Exercise description
Copy these lines word for word, all of them.

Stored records
- - -

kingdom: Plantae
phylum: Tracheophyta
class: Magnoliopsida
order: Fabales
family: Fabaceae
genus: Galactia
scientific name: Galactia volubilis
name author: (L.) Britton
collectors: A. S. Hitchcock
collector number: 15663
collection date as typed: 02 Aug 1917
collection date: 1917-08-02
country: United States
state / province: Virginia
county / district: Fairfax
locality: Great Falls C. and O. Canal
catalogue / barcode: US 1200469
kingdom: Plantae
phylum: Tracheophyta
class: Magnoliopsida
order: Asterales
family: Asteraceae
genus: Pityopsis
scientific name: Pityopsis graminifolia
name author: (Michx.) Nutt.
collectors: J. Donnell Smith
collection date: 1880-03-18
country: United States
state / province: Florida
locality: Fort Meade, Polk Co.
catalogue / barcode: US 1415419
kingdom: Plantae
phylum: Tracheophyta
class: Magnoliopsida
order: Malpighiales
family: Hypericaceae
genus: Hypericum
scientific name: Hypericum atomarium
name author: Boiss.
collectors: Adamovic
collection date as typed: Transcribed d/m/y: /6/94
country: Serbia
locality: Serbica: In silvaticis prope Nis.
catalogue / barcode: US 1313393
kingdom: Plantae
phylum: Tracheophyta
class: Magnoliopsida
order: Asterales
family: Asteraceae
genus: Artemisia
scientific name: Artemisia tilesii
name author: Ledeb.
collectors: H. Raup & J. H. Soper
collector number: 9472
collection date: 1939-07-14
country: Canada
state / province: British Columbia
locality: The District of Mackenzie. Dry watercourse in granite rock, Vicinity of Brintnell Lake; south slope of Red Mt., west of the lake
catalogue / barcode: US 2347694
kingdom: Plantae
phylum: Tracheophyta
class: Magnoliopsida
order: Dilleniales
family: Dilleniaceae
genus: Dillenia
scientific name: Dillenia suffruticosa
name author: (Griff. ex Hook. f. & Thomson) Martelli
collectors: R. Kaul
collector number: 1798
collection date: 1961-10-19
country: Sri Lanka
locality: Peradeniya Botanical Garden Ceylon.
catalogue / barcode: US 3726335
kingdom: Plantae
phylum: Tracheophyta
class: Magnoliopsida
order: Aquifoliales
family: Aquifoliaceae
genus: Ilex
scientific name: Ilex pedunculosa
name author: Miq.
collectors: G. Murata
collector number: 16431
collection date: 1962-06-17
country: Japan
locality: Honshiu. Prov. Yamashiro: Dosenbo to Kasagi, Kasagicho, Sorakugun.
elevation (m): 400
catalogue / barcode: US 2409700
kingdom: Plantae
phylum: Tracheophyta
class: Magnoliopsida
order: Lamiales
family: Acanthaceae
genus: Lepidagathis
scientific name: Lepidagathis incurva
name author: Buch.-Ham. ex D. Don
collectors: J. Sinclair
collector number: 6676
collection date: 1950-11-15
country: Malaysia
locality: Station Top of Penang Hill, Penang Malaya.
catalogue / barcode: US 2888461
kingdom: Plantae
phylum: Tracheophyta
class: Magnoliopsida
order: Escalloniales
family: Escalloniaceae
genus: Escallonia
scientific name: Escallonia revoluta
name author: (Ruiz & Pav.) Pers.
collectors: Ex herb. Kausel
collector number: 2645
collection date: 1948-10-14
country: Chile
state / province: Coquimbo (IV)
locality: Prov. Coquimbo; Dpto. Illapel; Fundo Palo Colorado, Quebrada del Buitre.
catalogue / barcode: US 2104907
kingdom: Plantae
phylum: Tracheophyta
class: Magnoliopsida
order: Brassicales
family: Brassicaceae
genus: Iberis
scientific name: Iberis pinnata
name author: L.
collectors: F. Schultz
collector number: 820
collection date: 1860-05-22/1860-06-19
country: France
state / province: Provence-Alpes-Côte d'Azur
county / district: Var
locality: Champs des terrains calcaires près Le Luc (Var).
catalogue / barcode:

- - -

Worked solution
kingdom: Plantae
phylum: Tracheophyta
class: Magnoliopsida
order: Fabales
family: Fabaceae
genus: Galactia
scientific name: Galactia volubilis
name author: (L.) Britton
collectors: A. S. Hitchcock
collector number: 15663
collection date as typed: 02 Aug 1917
collection date: 1917-08-02
country: United States
state / province: Virginia
county / district: Fairfax
locality: Great Falls C. and O. Canal
catalogue / barcode: US 1200469
kingdom: Plantae
phylum: Tracheophyta
class: Magnoliopsida
order: Asterales
family: Asteraceae
genus: Pityopsis
scientific name: Pityopsis graminifolia
name author: (Michx.) Nutt.
collectors: J. Donnell Smith
collection date: 1880-03-18
country: United States
state / province: Florida
locality: Fort Meade, Polk Co.
catalogue / barcode: US 1415419
kingdom: Plantae
phylum: Tracheophyta
class: Magnoliopsida
order: Malpighiales
family: Hypericaceae
genus: Hypericum
scientific name: Hypericum atomarium
name author: Boiss.
collectors: Adamovic
collection date as typed: Transcribed d/m/y: /6/94
country: Serbia
locality: Serbica: In silvaticis prope Nis.
catalogue / barcode: US 1313393
kingdom: Plantae
phylum: Tracheophyta
class: Magnoliopsida
order: Asterales
family: Asteraceae
genus: Artemisia
scientific name: Artemisia tilesii
name author: Ledeb.
collectors: H. Raup & J. H. Soper
collector number: 9472
collection date: 1939-07-14
country: Canada
state / province: British Columbia
locality: The District of Mackenzie. Dry watercourse in granite rock, Vicinity of Brintnell Lake; south slope of Red Mt., west of the lake
catalogue / barcode: US 2347694
kingdom: Plantae
phylum: Tracheophyta
class: Magnoliopsida
order: Dilleniales
family: Dilleniaceae
genus: Dillenia
scientific name: Dillenia suffruticosa
name author: (Griff. ex Hook. f. & Thomson) Martelli
collectors: R. Kaul
collector number: 1798
collection date: 1961-10-19
country: Sri Lanka
locality: Peradeniya Botanical Garden Ceylon.
catalogue / barcode: US 3726335
kingdom: Plantae
phylum: Tracheophyta
class: Magnoliopsida
order: Aquifoliales
family: Aquifoliaceae
genus: Ilex
scientific name: Ilex pedunculosa
name author: Miq.
collectors: G. Murata
collector number: 16431
collection date: 1962-06-17
country: Japan
locality: Honshiu. Prov. Yamashiro: Dosenbo to Kasagi, Kasagicho, Sorakugun.
elevation (m): 400
catalogue / barcode: US 2409700
kingdom: Plantae
phylum: Tracheophyta
class: Magnoliopsida
order: Lamiales
family: Acanthaceae
genus: Lepidagathis
scientific name: Lepidagathis incurva
name author: Buch.-Ham. ex D. Don
collectors: J. Sinclair
collector number: 6676
collection date: 1950-11-15
country: Malaysia
locality: Station Top of Penang Hill, Penang Malaya.
catalogue / barcode: US 2888461
kingdom: Plantae
phylum: Tracheophyta
class: Magnoliopsida
order: Escalloniales
family: Escalloniaceae
genus: Escallonia
scientific name: Escallonia revoluta
name author: (Ruiz & Pav.) Pers.
collectors: Ex herb. Kausel
collector number: 2645
collection date: 1948-10-14
country: Chile
state / province: Coquimbo (IV)
locality: Prov. Coquimbo; Dpto. Illapel; Fundo Palo Colorado, Quebrada del Buitre.
catalogue / barcode: US 2104907
kingdom: Plantae
phylum: Tracheophyta
class: Magnoliopsida
order: Brassicales
family: Brassicaceae
genus: Iberis
scientific name: Iberis pinnata
name author: L.
collectors: F. Schultz
collector number: 820
collection date: 1860-05-22/1860-06-19
country: France
state / province: Provence-Alpes-Côte d'Azur
county / district: Var
locality: Champs des terrains calcaires près Le Luc (Var).
catalogue / barcode:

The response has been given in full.